PROBLEM DETAILS: Put every line of the material below into a JSON list of strings, one string per line, leaving out blank lines.

RECORDS:
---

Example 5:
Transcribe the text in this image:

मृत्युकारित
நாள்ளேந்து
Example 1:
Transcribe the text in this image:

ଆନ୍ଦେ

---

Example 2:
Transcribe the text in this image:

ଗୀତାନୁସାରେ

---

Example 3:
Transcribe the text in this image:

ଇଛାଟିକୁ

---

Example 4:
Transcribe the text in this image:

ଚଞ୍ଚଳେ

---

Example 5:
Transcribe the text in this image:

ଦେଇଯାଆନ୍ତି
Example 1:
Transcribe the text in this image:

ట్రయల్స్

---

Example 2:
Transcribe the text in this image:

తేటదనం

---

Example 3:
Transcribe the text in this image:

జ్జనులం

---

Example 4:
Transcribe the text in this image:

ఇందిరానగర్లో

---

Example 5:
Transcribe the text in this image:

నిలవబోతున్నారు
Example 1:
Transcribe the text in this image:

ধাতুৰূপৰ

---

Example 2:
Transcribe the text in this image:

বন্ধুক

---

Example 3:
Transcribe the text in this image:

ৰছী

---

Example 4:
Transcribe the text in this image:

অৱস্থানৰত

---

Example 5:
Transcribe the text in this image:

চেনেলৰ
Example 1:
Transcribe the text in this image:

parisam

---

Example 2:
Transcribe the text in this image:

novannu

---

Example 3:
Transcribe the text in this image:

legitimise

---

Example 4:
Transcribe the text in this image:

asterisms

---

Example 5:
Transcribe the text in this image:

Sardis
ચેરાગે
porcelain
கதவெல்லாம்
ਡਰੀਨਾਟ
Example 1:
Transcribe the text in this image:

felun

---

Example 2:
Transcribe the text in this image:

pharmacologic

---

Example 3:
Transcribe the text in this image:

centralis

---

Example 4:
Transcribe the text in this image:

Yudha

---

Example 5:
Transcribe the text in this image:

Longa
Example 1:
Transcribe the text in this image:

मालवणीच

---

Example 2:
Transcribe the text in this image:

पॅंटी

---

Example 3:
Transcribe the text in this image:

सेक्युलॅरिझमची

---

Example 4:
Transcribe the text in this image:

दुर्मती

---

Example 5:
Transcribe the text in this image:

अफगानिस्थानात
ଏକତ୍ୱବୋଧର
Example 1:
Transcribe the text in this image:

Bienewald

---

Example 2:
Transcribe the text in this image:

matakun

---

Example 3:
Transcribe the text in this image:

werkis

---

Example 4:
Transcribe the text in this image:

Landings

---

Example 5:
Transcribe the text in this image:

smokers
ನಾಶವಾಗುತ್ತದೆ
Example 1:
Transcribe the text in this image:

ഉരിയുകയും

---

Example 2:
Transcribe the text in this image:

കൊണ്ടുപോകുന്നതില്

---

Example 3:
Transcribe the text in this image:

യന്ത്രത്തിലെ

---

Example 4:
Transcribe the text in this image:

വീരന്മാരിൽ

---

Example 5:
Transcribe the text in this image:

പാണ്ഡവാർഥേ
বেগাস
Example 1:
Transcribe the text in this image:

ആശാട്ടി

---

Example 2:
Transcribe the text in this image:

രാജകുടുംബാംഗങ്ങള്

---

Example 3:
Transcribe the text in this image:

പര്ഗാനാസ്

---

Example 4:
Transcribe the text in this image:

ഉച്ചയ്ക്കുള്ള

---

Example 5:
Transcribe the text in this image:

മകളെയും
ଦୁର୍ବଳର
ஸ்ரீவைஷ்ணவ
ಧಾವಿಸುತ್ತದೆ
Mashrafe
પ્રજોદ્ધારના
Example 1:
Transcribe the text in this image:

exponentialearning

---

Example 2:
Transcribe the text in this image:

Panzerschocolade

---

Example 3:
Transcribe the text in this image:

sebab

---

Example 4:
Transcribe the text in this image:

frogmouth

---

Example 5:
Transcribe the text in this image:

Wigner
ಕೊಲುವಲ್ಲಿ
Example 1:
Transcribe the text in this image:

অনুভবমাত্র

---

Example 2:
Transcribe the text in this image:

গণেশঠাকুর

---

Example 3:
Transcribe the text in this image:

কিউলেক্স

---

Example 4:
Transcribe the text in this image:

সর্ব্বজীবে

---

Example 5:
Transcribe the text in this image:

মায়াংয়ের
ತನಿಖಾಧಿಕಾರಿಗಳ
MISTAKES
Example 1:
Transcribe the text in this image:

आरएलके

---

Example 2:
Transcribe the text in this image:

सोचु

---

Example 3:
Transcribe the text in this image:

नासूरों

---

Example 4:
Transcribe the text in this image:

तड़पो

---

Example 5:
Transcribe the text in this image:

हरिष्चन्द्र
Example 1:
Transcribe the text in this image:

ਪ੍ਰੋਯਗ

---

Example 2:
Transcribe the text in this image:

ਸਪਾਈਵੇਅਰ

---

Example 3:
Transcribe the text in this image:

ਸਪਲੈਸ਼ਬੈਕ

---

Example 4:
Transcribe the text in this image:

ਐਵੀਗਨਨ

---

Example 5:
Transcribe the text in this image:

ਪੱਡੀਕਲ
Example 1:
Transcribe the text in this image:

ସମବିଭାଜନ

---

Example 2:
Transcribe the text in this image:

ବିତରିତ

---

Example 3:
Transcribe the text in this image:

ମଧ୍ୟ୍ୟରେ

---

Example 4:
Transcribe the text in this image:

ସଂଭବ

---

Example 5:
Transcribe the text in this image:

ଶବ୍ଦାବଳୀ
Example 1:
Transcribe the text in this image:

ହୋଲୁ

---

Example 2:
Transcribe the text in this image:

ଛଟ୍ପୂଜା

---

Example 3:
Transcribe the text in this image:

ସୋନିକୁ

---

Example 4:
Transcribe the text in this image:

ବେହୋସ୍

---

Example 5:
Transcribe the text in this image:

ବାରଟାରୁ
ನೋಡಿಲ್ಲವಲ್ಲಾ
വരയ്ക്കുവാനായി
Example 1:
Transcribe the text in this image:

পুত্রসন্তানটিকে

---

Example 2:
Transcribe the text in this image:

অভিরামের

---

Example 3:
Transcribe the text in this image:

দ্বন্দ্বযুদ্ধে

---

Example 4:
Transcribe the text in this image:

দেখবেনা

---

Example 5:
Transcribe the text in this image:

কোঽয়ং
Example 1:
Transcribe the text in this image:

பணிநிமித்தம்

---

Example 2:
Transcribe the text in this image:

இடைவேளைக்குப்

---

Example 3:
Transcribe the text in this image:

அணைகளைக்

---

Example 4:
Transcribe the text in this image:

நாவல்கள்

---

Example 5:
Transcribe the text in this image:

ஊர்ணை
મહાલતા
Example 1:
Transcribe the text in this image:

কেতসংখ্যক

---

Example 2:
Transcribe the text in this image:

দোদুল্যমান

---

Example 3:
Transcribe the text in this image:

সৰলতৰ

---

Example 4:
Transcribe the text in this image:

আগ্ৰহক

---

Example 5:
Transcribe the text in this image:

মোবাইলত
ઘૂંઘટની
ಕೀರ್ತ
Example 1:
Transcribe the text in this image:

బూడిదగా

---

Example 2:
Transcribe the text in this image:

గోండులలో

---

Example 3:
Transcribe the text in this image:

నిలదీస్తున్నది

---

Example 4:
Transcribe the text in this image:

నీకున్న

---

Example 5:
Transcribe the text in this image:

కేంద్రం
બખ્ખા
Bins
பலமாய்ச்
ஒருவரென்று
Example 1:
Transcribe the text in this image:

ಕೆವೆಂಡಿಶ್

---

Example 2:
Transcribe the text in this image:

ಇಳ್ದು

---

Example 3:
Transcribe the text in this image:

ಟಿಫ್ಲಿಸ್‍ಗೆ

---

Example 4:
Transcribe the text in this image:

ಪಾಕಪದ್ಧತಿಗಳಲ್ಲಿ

EXERCISE ANSWER:
[
  "---",
  "Example 5:",
  "Transcribe the text in this image:",
  "मृत्युकारित",
  "நாள்ளேந்து",
  "Example 1:",
  "Transcribe the text in this image:",
  "ଆନ୍ଦେ",
  "---",
  "Example 2:",
  "Transcribe the text in this image:",
  "ଗୀତାନୁସାରେ",
  "---",
  "Example 3:",
  "Transcribe the text in this image:",
  "ଇଛାଟିକୁ",
  "---",
  "Example 4:",
  "Transcribe the text in this image:",
  "ଚଞ୍ଚଳେ",
  "---",
  "Example 5:",
  "Transcribe the text in this image:",
  "ଦେଇଯାଆନ୍ତି",
  "Example 1:",
  "Transcribe the text in this image:",
  "ట్రయల్స్",
  "---",
  "Example 2:",
  "Transcribe the text in this image:",
  "తేటదనం",
  "---",
  "Example 3:",
  "Transcribe the text in this image:",
  "జ్జనులం",
  "---",
  "Example 4:",
  "Transcribe the text in this image:",
  "ఇందిరానగర్లో",
  "---",
  "Example 5:",
  "Transcribe the text in this image:",
  "నిలవబోతున్నారు",
  "Example 1:",
  "Transcribe the text in this image:",
  "ধাতুৰূপৰ",
  "---",
  "Example 2:",
  "Transcribe the text in this image:",
  "বন্ধুক",
  "---",
  "Example 3:",
  "Transcribe the text in this image:",
  "ৰছী",
  "---",
  "Example 4:",
  "Transcribe the text in this image:",
  "অৱস্থানৰত",
  "---",
  "Example 5:",
  "Transcribe the text in this image:",
  "চেনেলৰ",
  "Example 1:",
  "Transcribe the text in this image:",
  "parisam",
  "---",
  "Example 2:",
  "Transcribe the text in this image:",
  "novannu",
  "---",
  "Example 3:",
  "Transcribe the text in this image:",
  "legitimise",
  "---",
  "Example 4:",
  "Transcribe the text in this image:",
  "asterisms",
  "---",
  "Example 5:",
  "Transcribe the text in this image:",
  "Sardis",
  "ચેરાગે",
  "porcelain",
  "கதவெல்லாம்",
  "ਡਰੀਨਾਟ",
  "Example 1:",
  "Transcribe the text in this image:",
  "felun",
  "---",
  "Example 2:",
  "Transcribe the text in this image:",
  "pharmacologic",
  "---",
  "Example 3:",
  "Transcribe the text in this image:",
  "centralis",
  "---",
  "Example 4:",
  "Transcribe the text in this image:",
  "Yudha",
  "---",
  "Example 5:",
  "Transcribe the text in this image:",
  "Longa",
  "Example 1:",
  "Transcribe the text in this image:",
  "मालवणीच",
  "---",
  "Example 2:",
  "Transcribe the text in this image:",
  "पॅंटी",
  "---",
  "Example 3:",
  "Transcribe the text in this image:",
  "सेक्युलॅरिझमची",
  "---",
  "Example 4:",
  "Transcribe the text in this image:",
  "दुर्मती",
  "---",
  "Example 5:",
  "Transcribe the text in this image:",
  "अफगानिस्थानात",
  "ଏକତ୍ୱବୋଧର",
  "Example 1:",
  "Transcribe the text in this image:",
  "Bienewald",
  "---",
  "Example 2:",
  "Transcribe the text in this image:",
  "matakun",
  "---",
  "Example 3:",
  "Transcribe the text in this image:",
  "werkis",
  "---",
  "Example 4:",
  "Transcribe the text in this image:",
  "Landings",
  "---",
  "Example 5:",
  "Transcribe the text in this image:",
  "smokers",
  "ನಾಶವಾಗುತ್ತದೆ",
  "Example 1:",
  "Transcribe the text in this image:",
  "ഉരിയുകയും",
  "---",
  "Example 2:",
  "Transcribe the text in this image:",
  "കൊണ്ടുപോകുന്നതില്",
  "---",
  "Example 3:",
  "Transcribe the text in this image:",
  "യന്ത്രത്തിലെ",
  "---",
  "Example 4:",
  "Transcribe the text in this image:",
  "വീരന്മാരിൽ",
  "---",
  "Example 5:",
  "Transcribe the text in this image:",
  "പാണ്ഡവാർഥേ",
  "বেগাস",
  "Example 1:",
  "Transcribe the text in this image:",
  "ആശാട്ടി",
  "---",
  "Example 2:",
  "Transcribe the text in this image:",
  "രാജകുടുംബാംഗങ്ങള്",
  "---",
  "Example 3:",
  "Transcribe the text in this image:",
  "പര്ഗാനാസ്",
  "---",
  "Example 4:",
  "Transcribe the text in this image:",
  "ഉച്ചയ്ക്കുള്ള",
  "---",
  "Example 5:",
  "Transcribe the text in this image:",
  "മകളെയും",
  "ଦୁର୍ବଳର",
  "ஸ்ரீவைஷ்ணவ",
  "ಧಾವಿಸುತ್ತದೆ",
  "Mashrafe",
  "પ્રજોદ્ધારના",
  "Example 1:",
  "Transcribe the text in this image:",
  "exponentialearning",
  "---",
  "Example 2:",
  "Transcribe the text in this image:",
  "Panzerschocolade",
  "---",
  "Example 3:",
  "Transcribe the text in this image:",
  "sebab",
  "---",
  "Example 4:",
  "Transcribe the text in this image:",
  "frogmouth",
  "---",
  "Example 5:",
  "Transcribe the text in this image:",
  "Wigner",
  "ಕೊಲುವಲ್ಲಿ",
  "Example 1:",
  "Transcribe the text in this image:",
  "অনুভবমাত্র",
  "---",
  "Example 2:",
  "Transcribe the text in this image:",
  "গণেশঠাকুর",
  "---",
  "Example 3:",
  "Transcribe the text in this image:",
  "কিউলেক্স",
  "---",
  "Example 4:",
  "Transcribe the text in this image:",
  "সর্ব্বজীবে",
  "---",
  "Example 5:",
  "Transcribe the text in this image:",
  "মায়াংয়ের",
  "ತನಿಖಾಧಿಕಾರಿಗಳ",
  "MISTAKES",
  "Example 1:",
  "Transcribe the text in this image:",
  "आरएलके",
  "---",
  "Example 2:",
  "Transcribe the text in this image:",
  "सोचु",
  "---",
  "Example 3:",
  "Transcribe the text in this image:",
  "नासूरों",
  "---",
  "Example 4:",
  "Transcribe the text in this image:",
  "तड़पो",
  "---",
  "Example 5:",
  "Transcribe the text in this image:",
  "हरिष्चन्द्र",
  "Example 1:",
  "Transcribe the text in this image:",
  "ਪ੍ਰੋਯਗ",
  "---",
  "Example 2:",
  "Transcribe the text in this image:",
  "ਸਪਾਈਵੇਅਰ",
  "---",
  "Example 3:",
  "Transcribe the text in this image:",
  "ਸਪਲੈਸ਼ਬੈਕ",
  "---",
  "Example 4:",
  "Transcribe the text in this image:",
  "ਐਵੀਗਨਨ",
  "---",
  "Example 5:",
  "Transcribe the text in this image:",
  "ਪੱਡੀਕਲ",
  "Example 1:",
  "Transcribe the text in this image:",
  "ସମବିଭାଜନ",
  "---",
  "Example 2:",
  "Transcribe the text in this image:",
  "ବିତରିତ",
  "---",
  "Example 3:",
  "Transcribe the text in this image:",
  "ମଧ୍ୟ୍ୟରେ",
  "---",
  "Example 4:",
  "Transcribe the text in this image:",
  "ସଂଭବ",
  "---",
  "Example 5:",
  "Transcribe the text in this image:",
  "ଶବ୍ଦାବଳୀ",
  "Example 1:",
  "Transcribe the text in this image:",
  "ହୋଲୁ",
  "---",
  "Example 2:",
  "Transcribe the text in this image:",
  "ଛଟ୍ପୂଜା",
  "---",
  "Example 3:",
  "Transcribe the text in this image:",
  "ସୋନିକୁ",
  "---",
  "Example 4:",
  "Transcribe the text in this image:",
  "ବେହୋସ୍",
  "---",
  "Example 5:",
  "Transcribe the text in this image:",
  "ବାରଟାରୁ",
  "ನೋಡಿಲ್ಲವಲ್ಲಾ",
  "വരയ്ക്കുവാനായി",
  "Example 1:",
  "Transcribe the text in this image:",
  "পুত্রসন্তানটিকে",
  "---",
  "Example 2:",
  "Transcribe the text in this image:",
  "অভিরামের",
  "---",
  "Example 3:",
  "Transcribe the text in this image:",
  "দ্বন্দ্বযুদ্ধে",
  "---",
  "Example 4:",
  "Transcribe the text in this image:",
  "দেখবেনা",
  "---",
  "Example 5:",
  "Transcribe the text in this image:",
  "কোঽয়ং",
  "Example 1:",
  "Transcribe the text in this image:",
  "பணிநிமித்தம்",
  "---",
  "Example 2:",
  "Transcribe the text in this image:",
  "இடைவேளைக்குப்",
  "---",
  "Example 3:",
  "Transcribe the text in this image:",
  "அணைகளைக்",
  "---",
  "Example 4:",
  "Transcribe the text in this image:",
  "நாவல்கள்",
  "---",
  "Example 5:",
  "Transcribe the text in this image:",
  "ஊர்ணை",
  "મહાલતા",
  "Example 1:",
  "Transcribe the text in this image:",
  "কেতসংখ্যক",
  "---",
  "Example 2:",
  "Transcribe the text in this image:",
  "দোদুল্যমান",
  "---",
  "Example 3:",
  "Transcribe the text in this image:",
  "সৰলতৰ",
  "---",
  "Example 4:",
  "Transcribe the text in this image:",
  "আগ্ৰহক",
  "---",
  "Example 5:",
  "Transcribe the text in this image:",
  "মোবাইলত",
  "ઘૂંઘટની",
  "ಕೀರ್ತ",
  "Example 1:",
  "Transcribe the text in this image:",
  "బూడిదగా",
  "---",
  "Example 2:",
  "Transcribe the text in this image:",
  "గోండులలో",
  "---",
  "Example 3:",
  "Transcribe the text in this image:",
  "నిలదీస్తున్నది",
  "---",
  "Example 4:",
  "Transcribe the text in this image:",
  "నీకున్న",
  "---",
  "Example 5:",
  "Transcribe the text in this image:",
  "కేంద్రం",
  "બખ્ખા",
  "Bins",
  "பலமாய்ச்",
  "ஒருவரென்று",
  "Example 1:",
  "Transcribe the text in this image:",
  "ಕೆವೆಂಡಿಶ್",
  "---",
  "Example 2:",
  "Transcribe the text in this image:",
  "ಇಳ್ದು",
  "---",
  "Example 3:",
  "Transcribe the text in this image:",
  "ಟಿಫ್ಲಿಸ್‍ಗೆ",
  "---",
  "Example 4:",
  "Transcribe the text in this image:",
  "ಪಾಕಪದ್ಧತಿಗಳಲ್ಲಿ"
]